While Wanders’ doesn’t personally design everything for Moooi, the pieces on show all mirror in some way his values. From the ubiquitous Horse Lamp by Front design to the range of papier-maché furniture by Studio Job, Moooi is a brand which mixes surrealism with nostalgia and which has met with resounding commercial success internationally.
Across the road from the Moooi exhibition in Milan was the Marcel Wanders’ Personal Edition; over 1800 square metres of ex-industrial exhibition space where Wanders let his creativity reign supreme. On show were pieces from his Wanders’ Wonders collection: his range of handcrafted, limited edition pieces. The collection walked the fine line between art and design: oversized lamps, crocheted armchairs and credenzas, giant hand-painted bells, all presented in a space with heavily patterned carpets and minimal lighting. It was a glimpse into what it might be like to have taken an acid trip, only to be summoned to Grandmother’s house for afternoon tea. Visitors shuffled, mouths agape, among the works – scale blown out of proportion, giant objects in a vast yet oppressive space. This was Wanders creating the world as he sees it; a beautiful, elegant, strange world with life-size crocheted dog statues and golden upholstery fabrics adorned with his face (replete with his signature ‘party nose’). “I have no rules for my creativity, I will always find inspiration,” he asserts. “Even in the most impossible places or situations, inspiration will always be there.”

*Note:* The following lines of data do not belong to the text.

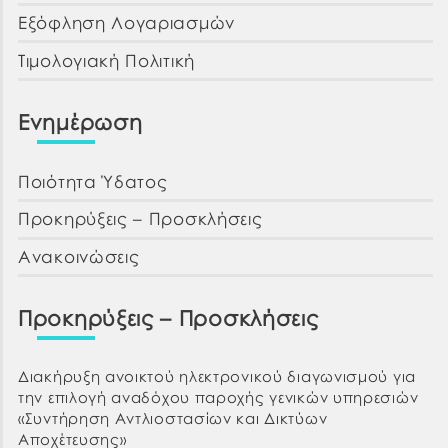
Εξόφληση Λογαριασμών
Τιμολογιακή Πολιτική
Ενημέρωση
Ποιότητα Ύδατος
Προκηρύξεις – Προσκλήσεις
Ανακοινώσεις
Προκηρύξεις – Προσκλήσεις
Διακήρυξη ανοικτού ηλεκτρονικού διαγωνισμού για
την επιλογή αναδόχου παροχής γενικών υπηρεσιών
«Συντήρηση Αντλιοστασίων και Δικτύων
Αποχέτευσης»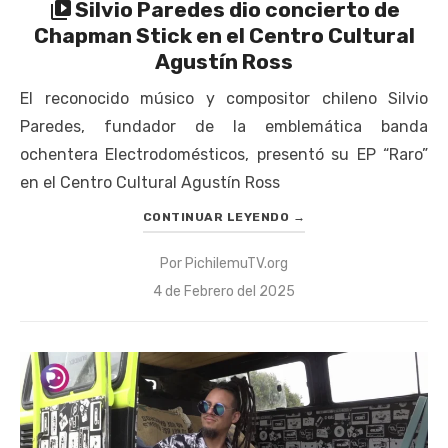
Silvio Paredes dio concierto de
Chapman Stick en el Centro Cultural
Agustín Ross
El reconocido músico y compositor chileno Silvio
Paredes, fundador de la emblemática banda
ochentera Electrodomésticos, presentó su EP “Raro”
en el Centro Cultural Agustín Ross
CONTINUAR LEYENDO
→
Por
PichilemuTV.org
Publicado
4 de Febrero del 2025
el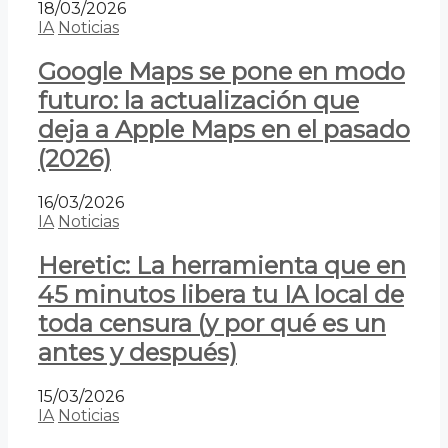
18/03/2026
IA
Noticias
Google Maps se pone en modo
futuro: la actualización que
deja a Apple Maps en el pasado
(2026)
16/03/2026
IA
Noticias
Heretic: La herramienta que en
45 minutos libera tu IA local de
toda censura (y por qué es un
antes y después)
15/03/2026
IA
Noticias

If the idea of immersing yourself in the Wonderful World of Wanders, and glimpsing his view of the world appeals, then you are in luck. In New York, at the pathologically chic Rivington Hotel, you can quaff your champagne in the Wanders-designed Thor bar and restaurant. The public spaces of the hotel are typical of Wanders’ interior architecture: spaces within spaces, the contrast between curvilinear forms and rigid rationalism, the preponderance of pattern. These stylistic motives are echoed in the Lute Suites, a series of seven 18th century cottages on the same street in central Amsterdam. Each suite is decorated with Marcel Wanders’ exacting and distinctive eye for detail.

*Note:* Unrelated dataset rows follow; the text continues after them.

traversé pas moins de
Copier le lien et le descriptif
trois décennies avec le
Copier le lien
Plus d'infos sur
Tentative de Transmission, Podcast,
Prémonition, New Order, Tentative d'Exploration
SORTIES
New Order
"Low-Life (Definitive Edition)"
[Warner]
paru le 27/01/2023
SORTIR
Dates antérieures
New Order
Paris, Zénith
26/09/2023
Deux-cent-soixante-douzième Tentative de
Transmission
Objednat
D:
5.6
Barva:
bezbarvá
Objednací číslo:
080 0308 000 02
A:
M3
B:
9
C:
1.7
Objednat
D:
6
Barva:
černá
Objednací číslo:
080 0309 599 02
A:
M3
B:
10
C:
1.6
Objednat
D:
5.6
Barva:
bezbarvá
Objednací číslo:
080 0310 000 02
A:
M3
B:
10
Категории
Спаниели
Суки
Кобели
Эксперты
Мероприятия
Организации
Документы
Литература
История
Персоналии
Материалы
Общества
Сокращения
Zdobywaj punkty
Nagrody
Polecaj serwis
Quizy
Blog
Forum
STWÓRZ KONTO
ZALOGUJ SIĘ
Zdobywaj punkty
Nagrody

His latest venture is the joining of forces with the hip hoteliers behind The Mondrian South Beach, which opened this year. For the project Wanders has created a fairy-tale setting, where gardens and castle-like interiors mix and flow. An oversized chandelier hangs above the outdoor pool. An ‘auditorium’ concept has been used for the rooms, which are distributed in a circle around the central gardens, like private boxes at the theatre. According to Wanders, “everyone has the best seat in the house.” And what seats! The colour palate is understated: white, gold, browns, greys, blues and blacks dominate, and every single detail – lamp, table, chair – is a Marcel Wanders original.
Wanders’ goal is to identify and understand the “universal needs of people. I want to create durable objects that will stay with them for long time. We aren’t looking to change the idea of style. Fixing the idea of style is like fixing life – and therefore to die.” With covetable collaborations under his belt, and a slew of awards including Designer of the Year (Elle Decoration International Design Awards 2006) and being listed as one the 25 ‘Stars of Europe’ (Business Week, 2002), recognition from his peers and the world at large have come side-by-side with commercial success. Marcel Wanders is a living example of why you should never make fun of the weird kid at school.